Every line of the records below that has the word "controller" should be copied.

» **Data shown**
------------------------

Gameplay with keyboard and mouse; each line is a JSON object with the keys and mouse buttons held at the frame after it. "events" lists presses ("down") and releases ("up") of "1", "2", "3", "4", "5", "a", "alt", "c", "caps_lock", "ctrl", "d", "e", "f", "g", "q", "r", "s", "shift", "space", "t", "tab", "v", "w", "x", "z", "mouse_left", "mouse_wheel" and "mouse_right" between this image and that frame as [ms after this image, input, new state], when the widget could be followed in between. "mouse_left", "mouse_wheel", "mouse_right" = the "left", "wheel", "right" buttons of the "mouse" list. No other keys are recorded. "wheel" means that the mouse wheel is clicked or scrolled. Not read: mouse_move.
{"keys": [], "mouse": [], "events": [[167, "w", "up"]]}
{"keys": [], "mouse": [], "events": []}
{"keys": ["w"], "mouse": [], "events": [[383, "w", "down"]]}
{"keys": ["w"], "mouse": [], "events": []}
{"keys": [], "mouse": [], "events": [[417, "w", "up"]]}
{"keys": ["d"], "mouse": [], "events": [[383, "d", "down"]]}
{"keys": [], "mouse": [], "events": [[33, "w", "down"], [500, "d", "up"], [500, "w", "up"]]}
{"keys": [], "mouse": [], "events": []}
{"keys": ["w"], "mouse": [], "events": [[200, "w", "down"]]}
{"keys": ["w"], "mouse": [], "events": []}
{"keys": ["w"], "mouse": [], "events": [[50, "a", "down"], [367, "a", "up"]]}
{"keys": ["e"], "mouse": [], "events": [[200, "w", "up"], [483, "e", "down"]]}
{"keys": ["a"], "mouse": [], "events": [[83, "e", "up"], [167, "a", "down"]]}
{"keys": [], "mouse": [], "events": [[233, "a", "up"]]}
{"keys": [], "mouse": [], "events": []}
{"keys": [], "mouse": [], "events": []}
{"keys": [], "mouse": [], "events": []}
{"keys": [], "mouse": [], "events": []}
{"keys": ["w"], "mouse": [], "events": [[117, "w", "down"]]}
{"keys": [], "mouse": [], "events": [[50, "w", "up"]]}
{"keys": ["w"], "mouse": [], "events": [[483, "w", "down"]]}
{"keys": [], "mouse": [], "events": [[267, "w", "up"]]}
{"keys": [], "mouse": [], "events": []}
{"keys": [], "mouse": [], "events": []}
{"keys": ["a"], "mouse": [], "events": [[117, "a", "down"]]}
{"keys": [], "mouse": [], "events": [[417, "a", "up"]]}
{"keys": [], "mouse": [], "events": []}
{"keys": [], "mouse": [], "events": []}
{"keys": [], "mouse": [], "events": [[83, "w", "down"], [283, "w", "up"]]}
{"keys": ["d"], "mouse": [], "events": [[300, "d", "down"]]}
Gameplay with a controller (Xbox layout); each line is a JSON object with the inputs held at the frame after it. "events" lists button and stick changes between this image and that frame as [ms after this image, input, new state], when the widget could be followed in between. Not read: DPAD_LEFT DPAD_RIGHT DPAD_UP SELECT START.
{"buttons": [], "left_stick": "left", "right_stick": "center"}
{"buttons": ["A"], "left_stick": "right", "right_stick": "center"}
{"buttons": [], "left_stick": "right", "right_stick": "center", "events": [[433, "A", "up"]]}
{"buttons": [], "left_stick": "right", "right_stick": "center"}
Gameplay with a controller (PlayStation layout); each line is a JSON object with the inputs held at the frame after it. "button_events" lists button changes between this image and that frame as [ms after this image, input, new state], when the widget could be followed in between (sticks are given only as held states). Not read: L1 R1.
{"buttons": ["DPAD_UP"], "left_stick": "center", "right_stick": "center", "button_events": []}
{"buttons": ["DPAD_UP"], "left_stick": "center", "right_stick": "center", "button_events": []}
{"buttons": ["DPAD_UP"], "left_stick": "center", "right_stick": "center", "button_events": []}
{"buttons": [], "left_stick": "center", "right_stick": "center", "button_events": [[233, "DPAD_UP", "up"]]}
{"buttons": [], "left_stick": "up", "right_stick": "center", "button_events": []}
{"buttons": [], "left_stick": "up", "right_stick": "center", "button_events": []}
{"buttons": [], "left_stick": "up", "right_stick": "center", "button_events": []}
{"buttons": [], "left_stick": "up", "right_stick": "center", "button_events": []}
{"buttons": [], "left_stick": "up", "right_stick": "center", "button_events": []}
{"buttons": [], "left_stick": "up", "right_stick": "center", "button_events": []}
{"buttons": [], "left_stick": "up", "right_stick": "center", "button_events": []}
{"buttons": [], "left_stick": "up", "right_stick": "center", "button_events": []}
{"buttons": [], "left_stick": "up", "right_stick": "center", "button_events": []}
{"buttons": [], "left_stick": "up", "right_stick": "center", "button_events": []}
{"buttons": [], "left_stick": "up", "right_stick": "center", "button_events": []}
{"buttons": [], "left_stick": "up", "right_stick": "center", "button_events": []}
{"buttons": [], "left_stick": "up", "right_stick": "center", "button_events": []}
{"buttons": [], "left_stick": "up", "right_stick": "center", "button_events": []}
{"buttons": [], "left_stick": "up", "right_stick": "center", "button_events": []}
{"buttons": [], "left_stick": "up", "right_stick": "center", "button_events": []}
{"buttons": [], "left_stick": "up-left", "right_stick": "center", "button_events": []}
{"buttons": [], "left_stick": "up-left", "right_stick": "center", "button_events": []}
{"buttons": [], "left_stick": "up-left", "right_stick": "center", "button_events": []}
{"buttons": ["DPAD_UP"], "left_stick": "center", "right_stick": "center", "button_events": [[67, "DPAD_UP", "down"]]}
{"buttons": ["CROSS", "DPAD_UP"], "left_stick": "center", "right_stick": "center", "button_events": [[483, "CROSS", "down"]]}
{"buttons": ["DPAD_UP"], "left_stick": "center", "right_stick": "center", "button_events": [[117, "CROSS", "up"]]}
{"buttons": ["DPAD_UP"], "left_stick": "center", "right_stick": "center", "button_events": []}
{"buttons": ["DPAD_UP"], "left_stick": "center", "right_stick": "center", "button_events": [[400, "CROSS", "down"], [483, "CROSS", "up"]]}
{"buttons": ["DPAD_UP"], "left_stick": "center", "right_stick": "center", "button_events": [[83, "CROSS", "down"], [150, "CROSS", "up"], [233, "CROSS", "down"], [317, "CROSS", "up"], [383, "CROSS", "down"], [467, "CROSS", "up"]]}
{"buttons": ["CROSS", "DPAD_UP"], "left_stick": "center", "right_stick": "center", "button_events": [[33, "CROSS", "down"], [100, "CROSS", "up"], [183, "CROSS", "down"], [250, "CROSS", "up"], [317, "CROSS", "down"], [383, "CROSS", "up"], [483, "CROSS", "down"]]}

------------------------

» **Worked solution**
Gameplay with a controller (Xbox layout); each line is a JSON object with the inputs held at the frame after it. "events" lists button and stick changes between this image and that frame as [ms after this image, input, new state], when the widget could be followed in between. Not read: DPAD_LEFT DPAD_RIGHT DPAD_UP SELECT START.
Gameplay with a controller (PlayStation layout); each line is a JSON object with the inputs held at the frame after it. "button_events" lists button changes between this image and that frame as [ms after this image, input, new state], when the widget could be followed in between (sticks are given only as held states). Not read: L1 R1.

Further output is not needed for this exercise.